Advisory Committee on Climate Change chairman He Jiankun (何建坤) told a conference in Beijing on Tuesday that an absolute cap on carbon emissions will be introduced.
“The government will use two ways to control CO2 emissions in the next five-year plan, by intensity and an absolute cap,” Reuters reported He as saying.
Though not a government official, He is a high level advisor.
While environmentalists have broadly welcomed the remarks, they cautioned that it was far from clear at what level the cap would be set and said it needed to be enforceable.
China’s emissions have risen dramatically in the last two decades, overtaking those from the US — the previous biggest producer — in 2006. Although the average Chinese person’s carbon footprint is still much lower than the average American’s, it is catching up, and is now on a par with the average European’s.
He’s remarks came just a day after US President Barack Obama’s administration implemented tough new rules to cut carbon emissions from power plants 30 percent by 2030.
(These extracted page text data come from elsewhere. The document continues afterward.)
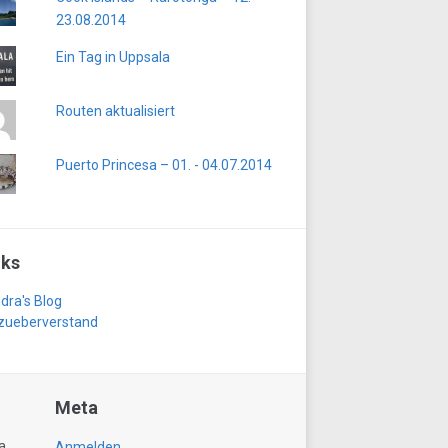
23.08.2014
Ein Tag in Uppsala
Routen aktualisiert
Puerto Princesa – 01. - 04.07.2014
nks
dra's Blog
zueberverstand
Meta
a
Anmelden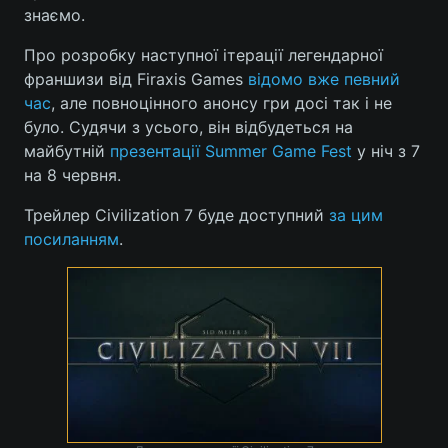
знаємо.
Про розробку наступної ітерації легендарної
франшизи від Firaxis Games
відомо вже певний
час
, але повноцінного анонсу гри досі так і не
було. Судячи з усього, він відбудеться на
майбутній
презентації Summer Game Fest
у ніч з 7
на 8 червня.
Трейлер Civilization 7 буде доступний
за цим
посиланням
.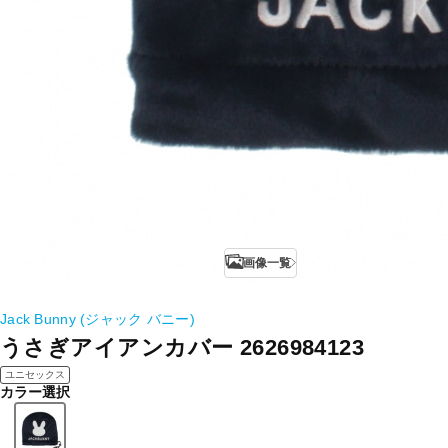
画像一覧
Jack Bunny (ジャック バニー)
うさぎアイアンカバー 2626984123
ユニセックス
カラー選択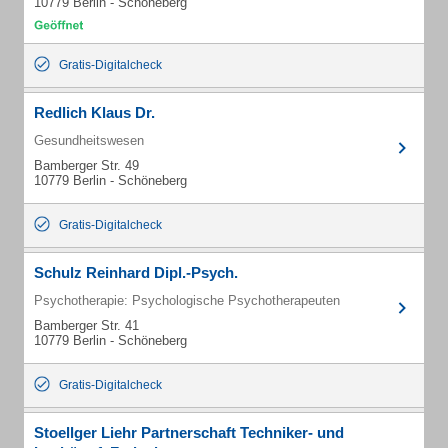
10779 Berlin - Schöneberg
Gratis-Digitalcheck
Redlich Klaus Dr.
Gesundheitswesen
Bamberger Str. 49
10779 Berlin - Schöneberg
Gratis-Digitalcheck
Schulz Reinhard Dipl.-Psych.
Psychotherapie: Psychologische Psychotherapeuten
Bamberger Str. 41
10779 Berlin - Schöneberg
Gratis-Digitalcheck
Stoellger Liehr Partnerschaft Techniker- und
“The timing is very auspicious,” said Frank Jotzo, an expert on the economics and policy of climate change at Australian National University and a lead author on the fifth assessment report from the Intergovernmental Panel on Climate Change, the UN’s climate science panel.
“Globally I think we are in a much better situation than we were leading into the [major UN climate change talks] Copenhagen summit in 2009,” said Jotzo, who is attending the conference in Beijing.
One and a half years out from the Paris climate conference, where a new agreement is to be struck, we very likely have some coordination behind the scenes and some competition for leadership on the issue,” Jotzo said.
However, “the announcement of intent of an absolute target doesn’t tell us anything substantive... [On the US side] we have a policy for the electricity sector, but not an overall national number,” he said.
China set its first ever carbon targets in 2009, in the run-up to the Copenhagen summit.
The previous target was for a cut of emissions relative to its economic growth, by 40 percent to 45 percent by 2020, compared to 2005 levels, meaning absolute carbon emissions could still increase as China’s economy grew.
However, the new cap will be the first time that the country, which has been plagued by pollution problems in large part due to the burning of carbon-intensive coal, has promised to limit absolute emissions.
Chinese officials have not yet put a figure on what level the cap will be.
Doug Parr, Greenpeace UK’s chief scientist, said that the move by China, so shortly after the US announcement, showed “momentum” in the climate talks process.